[INFORMATION GIVEN]
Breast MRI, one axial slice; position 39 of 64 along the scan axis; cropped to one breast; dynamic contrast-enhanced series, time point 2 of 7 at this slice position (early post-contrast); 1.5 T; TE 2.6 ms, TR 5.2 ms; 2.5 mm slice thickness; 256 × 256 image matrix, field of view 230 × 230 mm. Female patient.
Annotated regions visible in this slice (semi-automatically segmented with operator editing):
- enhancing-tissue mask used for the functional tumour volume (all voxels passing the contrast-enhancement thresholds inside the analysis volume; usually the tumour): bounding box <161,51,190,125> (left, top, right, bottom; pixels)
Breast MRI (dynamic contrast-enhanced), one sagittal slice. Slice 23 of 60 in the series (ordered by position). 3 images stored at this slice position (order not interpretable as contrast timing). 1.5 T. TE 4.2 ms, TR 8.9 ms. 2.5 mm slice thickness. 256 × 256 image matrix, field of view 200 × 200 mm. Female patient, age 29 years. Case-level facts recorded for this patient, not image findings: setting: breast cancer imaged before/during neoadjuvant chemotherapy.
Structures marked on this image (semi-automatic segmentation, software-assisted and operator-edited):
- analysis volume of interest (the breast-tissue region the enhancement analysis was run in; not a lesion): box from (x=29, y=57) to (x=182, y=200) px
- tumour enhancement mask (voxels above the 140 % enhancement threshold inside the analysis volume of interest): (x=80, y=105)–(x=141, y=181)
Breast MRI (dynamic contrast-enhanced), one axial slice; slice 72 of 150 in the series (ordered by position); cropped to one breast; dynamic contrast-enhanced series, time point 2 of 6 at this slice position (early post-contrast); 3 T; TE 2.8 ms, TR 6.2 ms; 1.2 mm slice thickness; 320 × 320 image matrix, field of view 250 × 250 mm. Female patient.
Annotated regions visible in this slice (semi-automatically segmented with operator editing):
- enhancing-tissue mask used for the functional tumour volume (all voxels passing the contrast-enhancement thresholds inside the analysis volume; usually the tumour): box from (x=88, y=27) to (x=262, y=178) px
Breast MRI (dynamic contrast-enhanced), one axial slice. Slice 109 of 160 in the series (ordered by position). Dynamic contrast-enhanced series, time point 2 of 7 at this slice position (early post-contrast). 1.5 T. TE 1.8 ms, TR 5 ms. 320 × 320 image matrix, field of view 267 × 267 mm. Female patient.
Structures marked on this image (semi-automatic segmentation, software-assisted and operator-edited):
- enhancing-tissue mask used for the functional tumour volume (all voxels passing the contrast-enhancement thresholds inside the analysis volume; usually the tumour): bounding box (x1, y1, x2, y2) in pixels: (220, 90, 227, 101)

[TASK TO COMPLETE] Could you return the complete listing, word for word?

[RESPONSE TO THE TASK]
Breast MRI, one axial slice; position 39 of 64 along the scan axis; cropped to one breast; dynamic contrast-enhanced series, time point 2 of 7 at this slice position (early post-contrast); 1.5 T; TE 2.6 ms, TR 5.2 ms; 2.5 mm slice thickness; 256 × 256 image matrix, field of view 230 × 230 mm. Female patient.
Annotated regions visible in this slice (semi-automatically segmented with operator editing):
- enhancing-tissue mask used for the functional tumour volume (all voxels passing the contrast-enhancement thresholds inside the analysis volume; usually the tumour): bounding box <161,51,190,125> (left, top, right, bottom; pixels)
Breast MRI (dynamic contrast-enhanced), one sagittal slice. Slice 23 of 60 in the series (ordered by position). 3 images stored at this slice position (order not interpretable as contrast timing). 1.5 T. TE 4.2 ms, TR 8.9 ms. 2.5 mm slice thickness. 256 × 256 image matrix, field of view 200 × 200 mm. Female patient, age 29 years. Case-level facts recorded for this patient, not image findings: setting: breast cancer imaged before/during neoadjuvant chemotherapy.
Structures marked on this image (semi-automatic segmentation, software-assisted and operator-edited):
- analysis volume of interest (the breast-tissue region the enhancement analysis was run in; not a lesion): box from (x=29, y=57) to (x=182, y=200) px
- tumour enhancement mask (voxels above the 140 % enhancement threshold inside the analysis volume of interest): (x=80, y=105)–(x=141, y=181)
Breast MRI (dynamic contrast-enhanced), one axial slice; slice 72 of 150 in the series (ordered by position); cropped to one breast; dynamic contrast-enhanced series, time point 2 of 6 at this slice position (early post-contrast); 3 T; TE 2.8 ms, TR 6.2 ms; 1.2 mm slice thickness; 320 × 320 image matrix, field of view 250 × 250 mm. Female patient.
Annotated regions visible in this slice (semi-automatically segmented with operator editing):
- enhancing-tissue mask used for the functional tumour volume (all voxels passing the contrast-enhancement thresholds inside the analysis volume; usually the tumour): box from (x=88, y=27) to (x=262, y=178) px
Breast MRI (dynamic contrast-enhanced), one axial slice. Slice 109 of 160 in the series (ordered by position). Dynamic contrast-enhanced series, time point 2 of 7 at this slice position (early post-contrast). 1.5 T. TE 1.8 ms, TR 5 ms. 320 × 320 image matrix, field of view 267 × 267 mm. Female patient.
Structures marked on this image (semi-automatic segmentation, software-assisted and operator-edited):
- enhancing-tissue mask used for the functional tumour volume (all voxels passing the contrast-enhancement thresholds inside the analysis volume; usually the tumour): bounding box (x1, y1, x2, y2) in pixels: (220, 90, 227, 101)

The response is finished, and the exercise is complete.